Rewrite every line of the items below as a numbered list, skipping blank lines. Leave the pictures out of your answer.

─── ENTRIES SUPPLIED

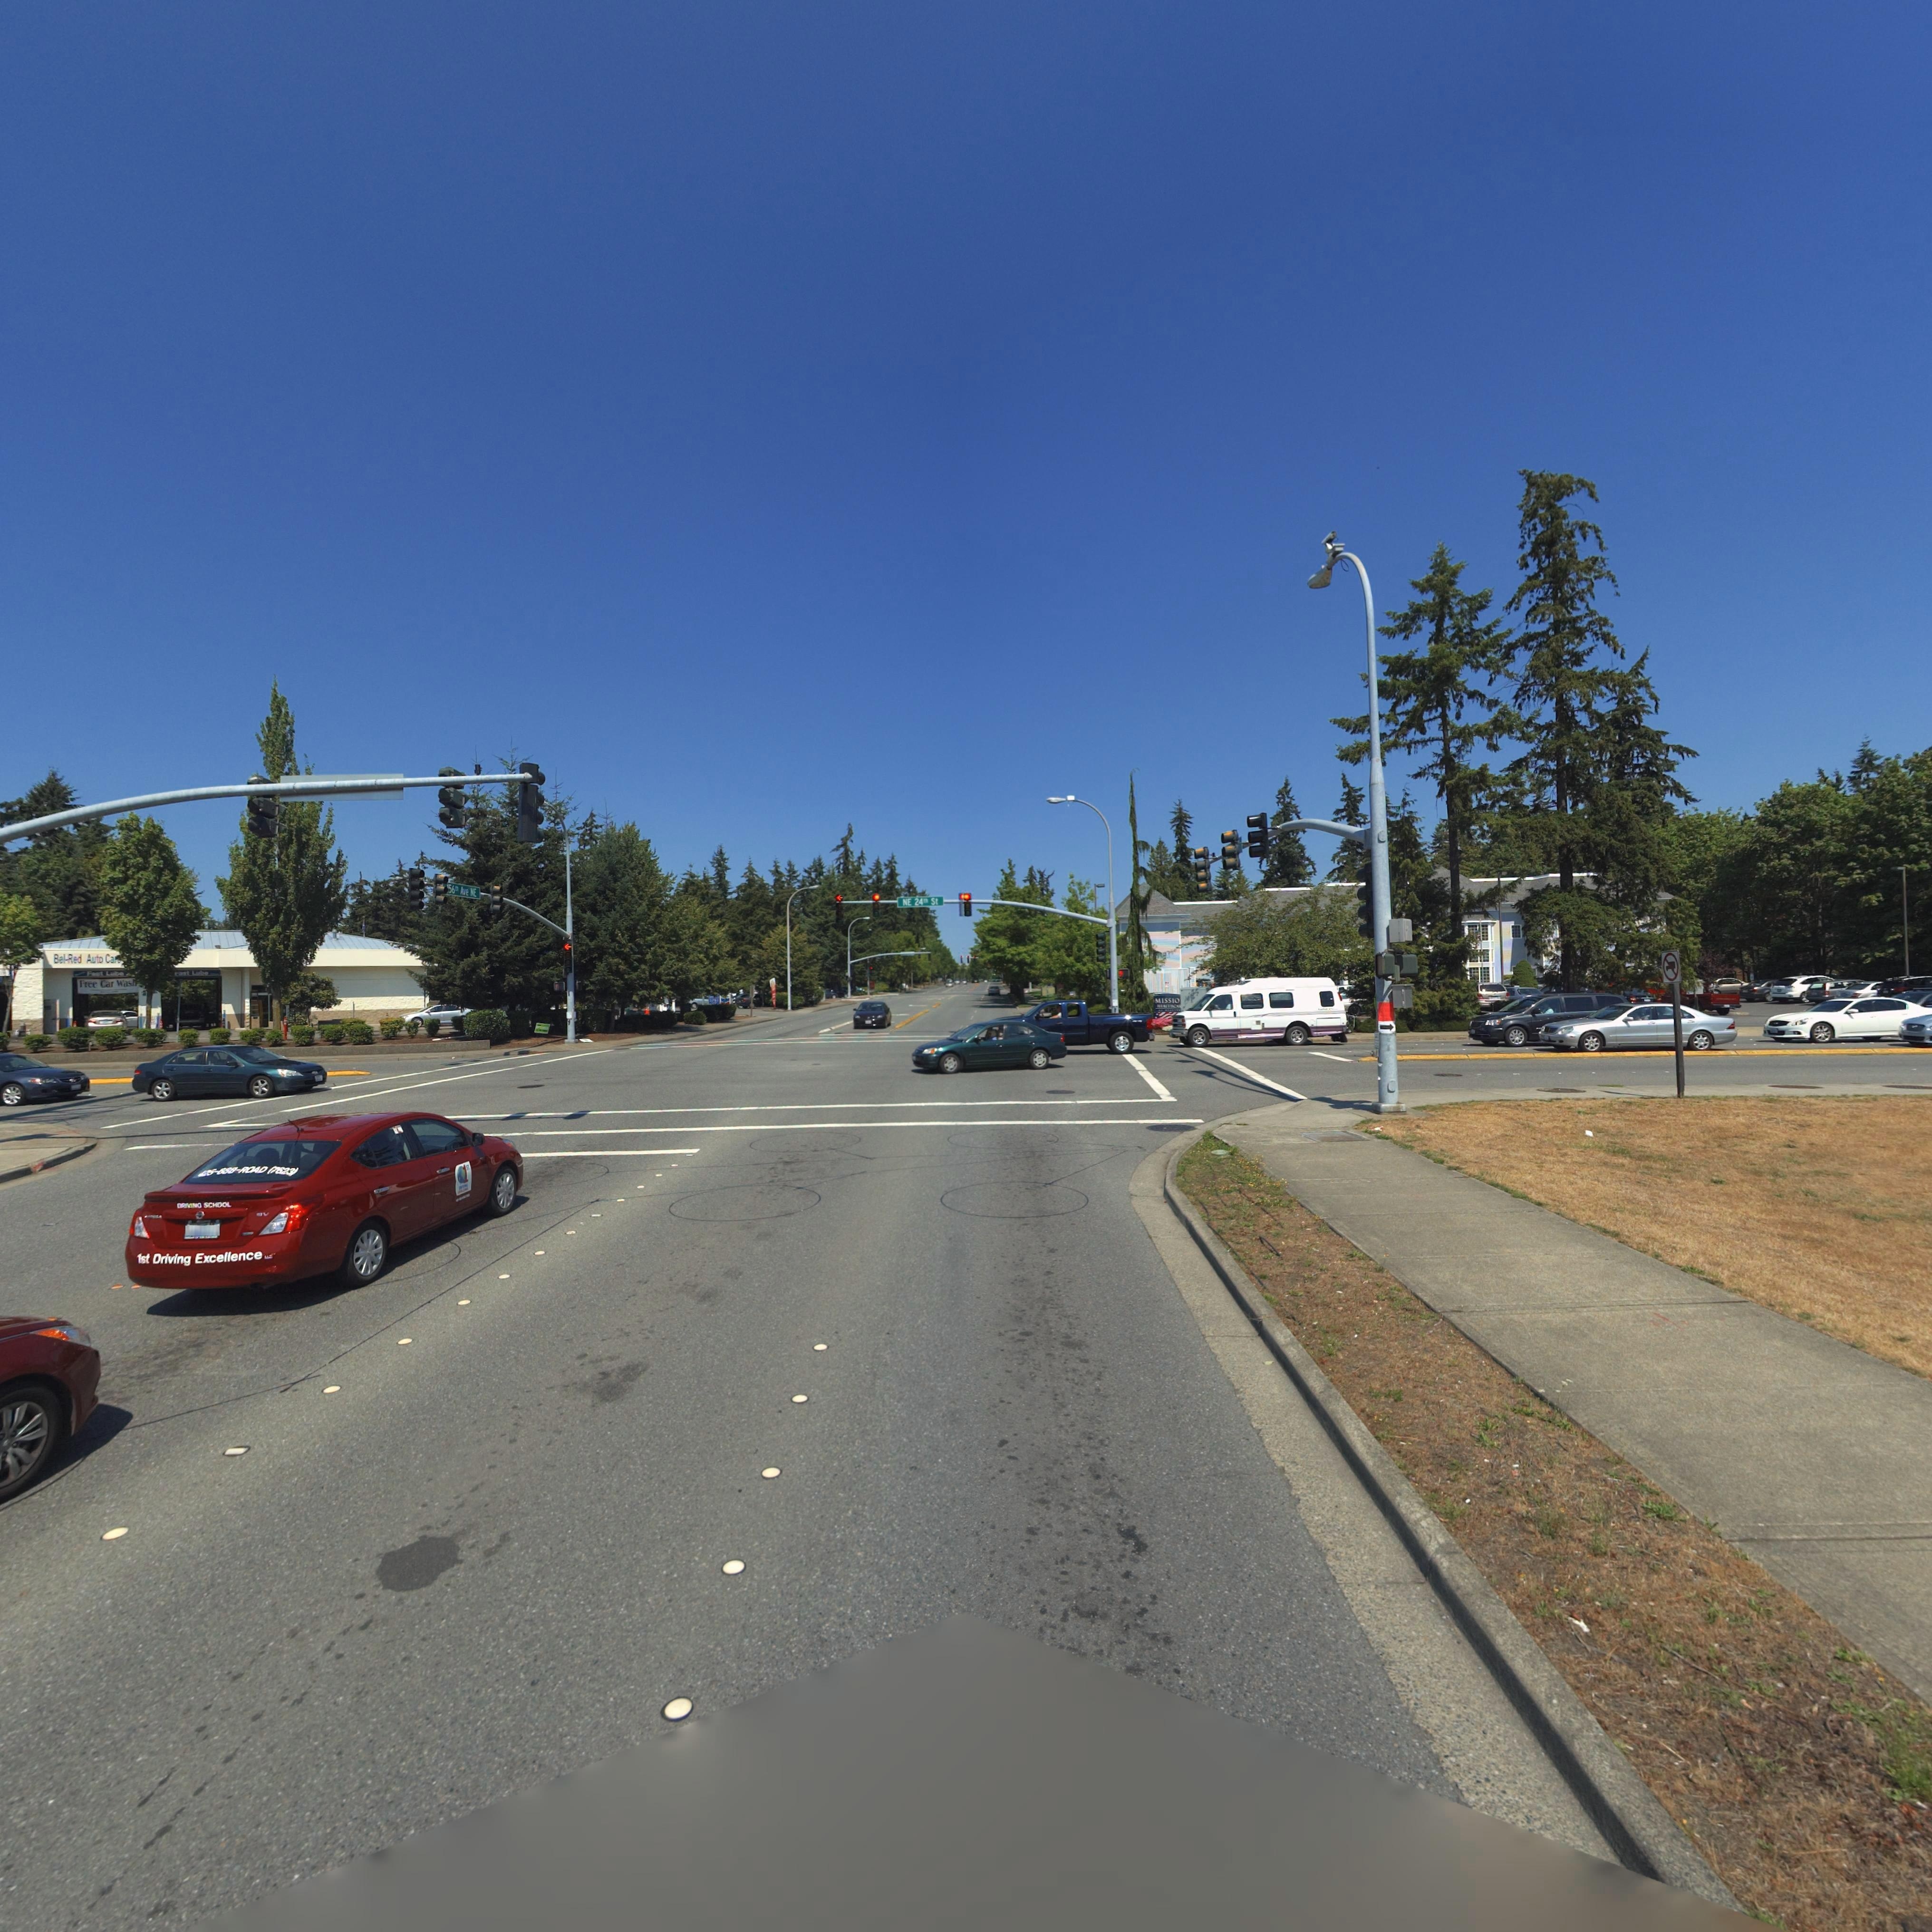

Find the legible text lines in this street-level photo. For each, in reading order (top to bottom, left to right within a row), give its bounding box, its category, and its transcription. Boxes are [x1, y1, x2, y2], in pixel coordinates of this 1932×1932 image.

[448, 884, 476, 897] StreetName: 56** Ave NE
[903, 898, 938, 906] StreetName: NE 24** St
[54, 953, 114, 964] BusinessName: Bel-Red Auto Ca
[1155, 998, 1179, 1004] BusinessName: MISSIO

──────

SOLUTION TO THIS TASK:
1. Find the legible text lines in this street-level photo. For each, in reading order (top to bottom, left to right within a row), give its bounding box, its category, and its transcription. Boxes are [x1, y1, x2, y2], in pixel coordinates of this 1932×1932 image.
2. [448, 884, 476, 897] StreetName: 56** Ave NE
3. [903, 898, 938, 906] StreetName: NE 24** St
4. [54, 953, 114, 964] BusinessName: Bel-Red Auto Ca
5. [1155, 998, 1179, 1004] BusinessName: MISSIO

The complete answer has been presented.